Data shown:
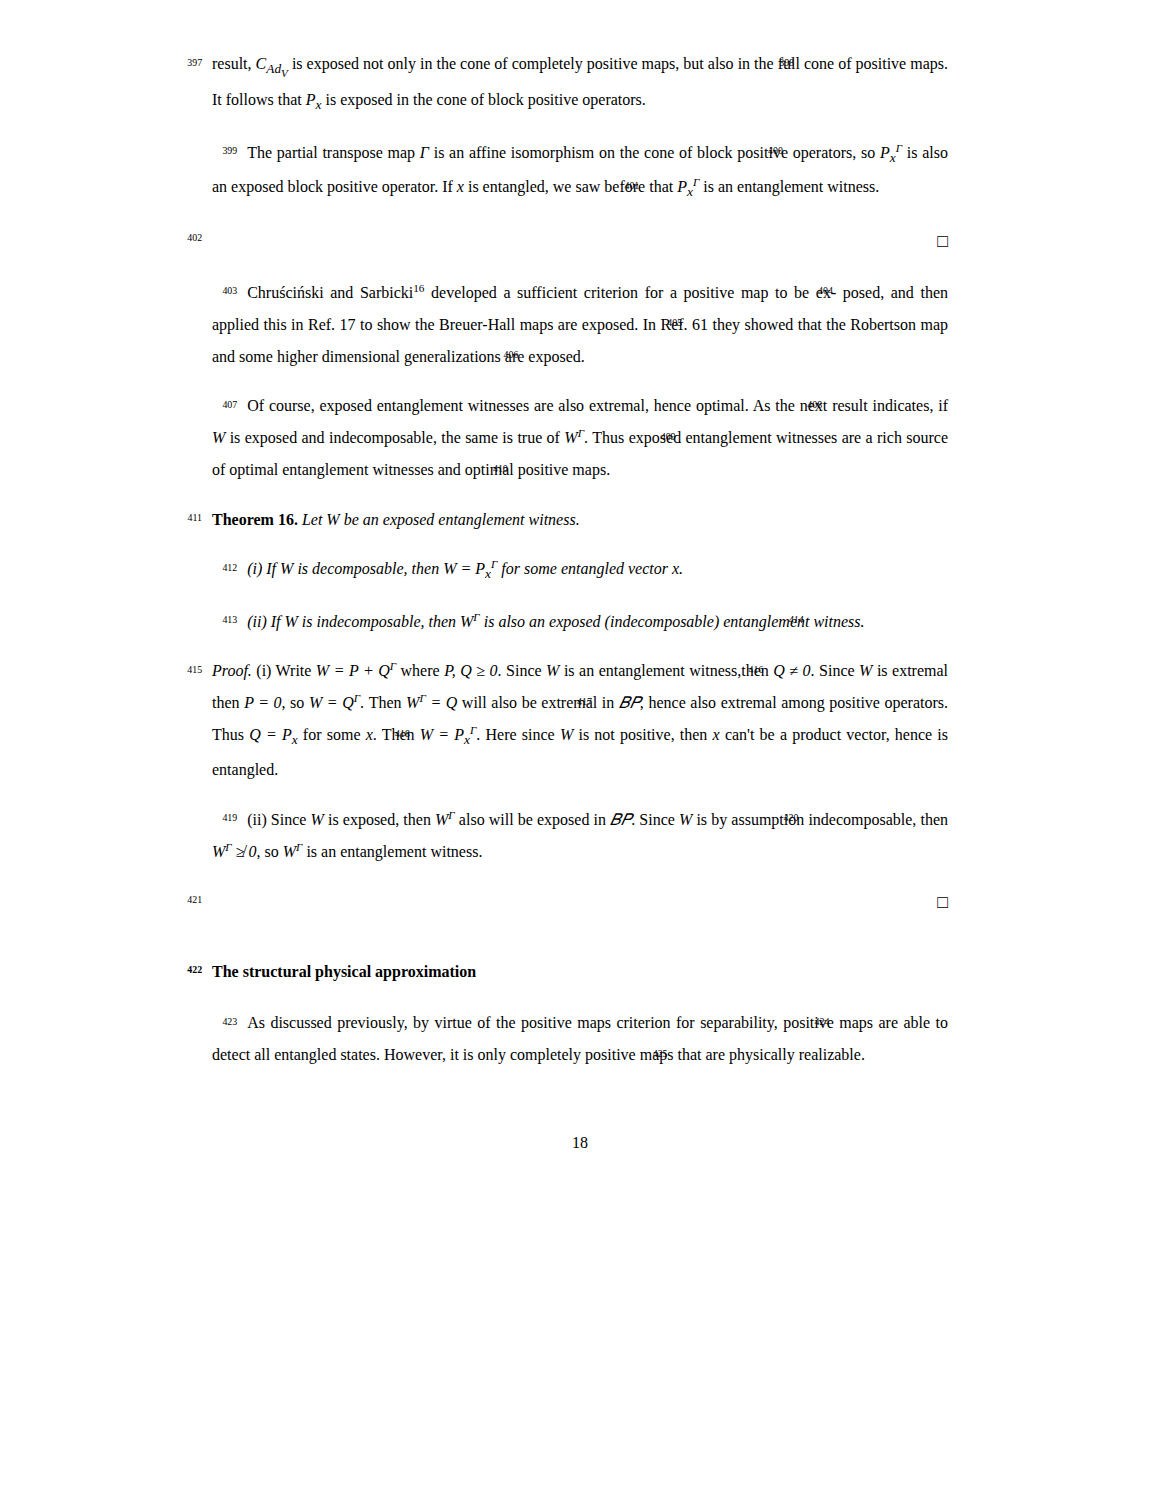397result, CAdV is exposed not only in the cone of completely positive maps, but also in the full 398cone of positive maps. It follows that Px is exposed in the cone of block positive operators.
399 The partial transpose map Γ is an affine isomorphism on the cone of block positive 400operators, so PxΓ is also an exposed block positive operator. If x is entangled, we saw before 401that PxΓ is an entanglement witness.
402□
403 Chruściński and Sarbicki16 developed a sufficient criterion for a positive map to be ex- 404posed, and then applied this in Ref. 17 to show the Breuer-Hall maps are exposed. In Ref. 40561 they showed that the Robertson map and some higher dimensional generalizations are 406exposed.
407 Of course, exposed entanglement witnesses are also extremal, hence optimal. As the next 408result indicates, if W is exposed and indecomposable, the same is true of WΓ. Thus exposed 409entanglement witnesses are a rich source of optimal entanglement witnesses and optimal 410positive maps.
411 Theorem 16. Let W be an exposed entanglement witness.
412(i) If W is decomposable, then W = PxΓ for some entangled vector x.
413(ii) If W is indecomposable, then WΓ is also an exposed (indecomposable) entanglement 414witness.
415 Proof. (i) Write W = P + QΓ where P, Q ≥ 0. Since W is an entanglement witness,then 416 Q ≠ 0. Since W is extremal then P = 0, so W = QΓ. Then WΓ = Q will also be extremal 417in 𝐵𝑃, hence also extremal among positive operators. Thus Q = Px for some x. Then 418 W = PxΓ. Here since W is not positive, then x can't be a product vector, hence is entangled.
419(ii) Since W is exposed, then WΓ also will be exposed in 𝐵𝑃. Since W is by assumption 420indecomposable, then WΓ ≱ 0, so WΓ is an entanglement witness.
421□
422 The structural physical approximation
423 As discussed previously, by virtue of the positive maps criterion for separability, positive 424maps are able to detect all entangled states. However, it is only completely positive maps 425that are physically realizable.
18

What the task asks: The answer must be the full listing, exact in every line, with the pictures removed.

Task answer:
397result, CAdV is exposed not only in the cone of completely positive maps, but also in the full 398cone of positive maps. It follows that Px is exposed in the cone of block positive operators.
399 The partial transpose map Γ is an affine isomorphism on the cone of block positive 400operators, so PxΓ is also an exposed block positive operator. If x is entangled, we saw before 401that PxΓ is an entanglement witness.
402□
403 Chruściński and Sarbicki16 developed a sufficient criterion for a positive map to be ex- 404posed, and then applied this in Ref. 17 to show the Breuer-Hall maps are exposed. In Ref. 40561 they showed that the Robertson map and some higher dimensional generalizations are 406exposed.
407 Of course, exposed entanglement witnesses are also extremal, hence optimal. As the next 408result indicates, if W is exposed and indecomposable, the same is true of WΓ. Thus exposed 409entanglement witnesses are a rich source of optimal entanglement witnesses and optimal 410positive maps.
411 Theorem 16. Let W be an exposed entanglement witness.
412(i) If W is decomposable, then W = PxΓ for some entangled vector x.
413(ii) If W is indecomposable, then WΓ is also an exposed (indecomposable) entanglement 414witness.
415 Proof. (i) Write W = P + QΓ where P, Q ≥ 0. Since W is an entanglement witness,then 416 Q ≠ 0. Since W is extremal then P = 0, so W = QΓ. Then WΓ = Q will also be extremal 417in 𝐵𝑃, hence also extremal among positive operators. Thus Q = Px for some x. Then 418 W = PxΓ. Here since W is not positive, then x can't be a product vector, hence is entangled.
419(ii) Since W is exposed, then WΓ also will be exposed in 𝐵𝑃. Since W is by assumption 420indecomposable, then WΓ ≱ 0, so WΓ is an entanglement witness.
421□
422 The structural physical approximation
423 As discussed previously, by virtue of the positive maps criterion for separability, positive 424maps are able to detect all entangled states. However, it is only completely positive maps 425that are physically realizable.
18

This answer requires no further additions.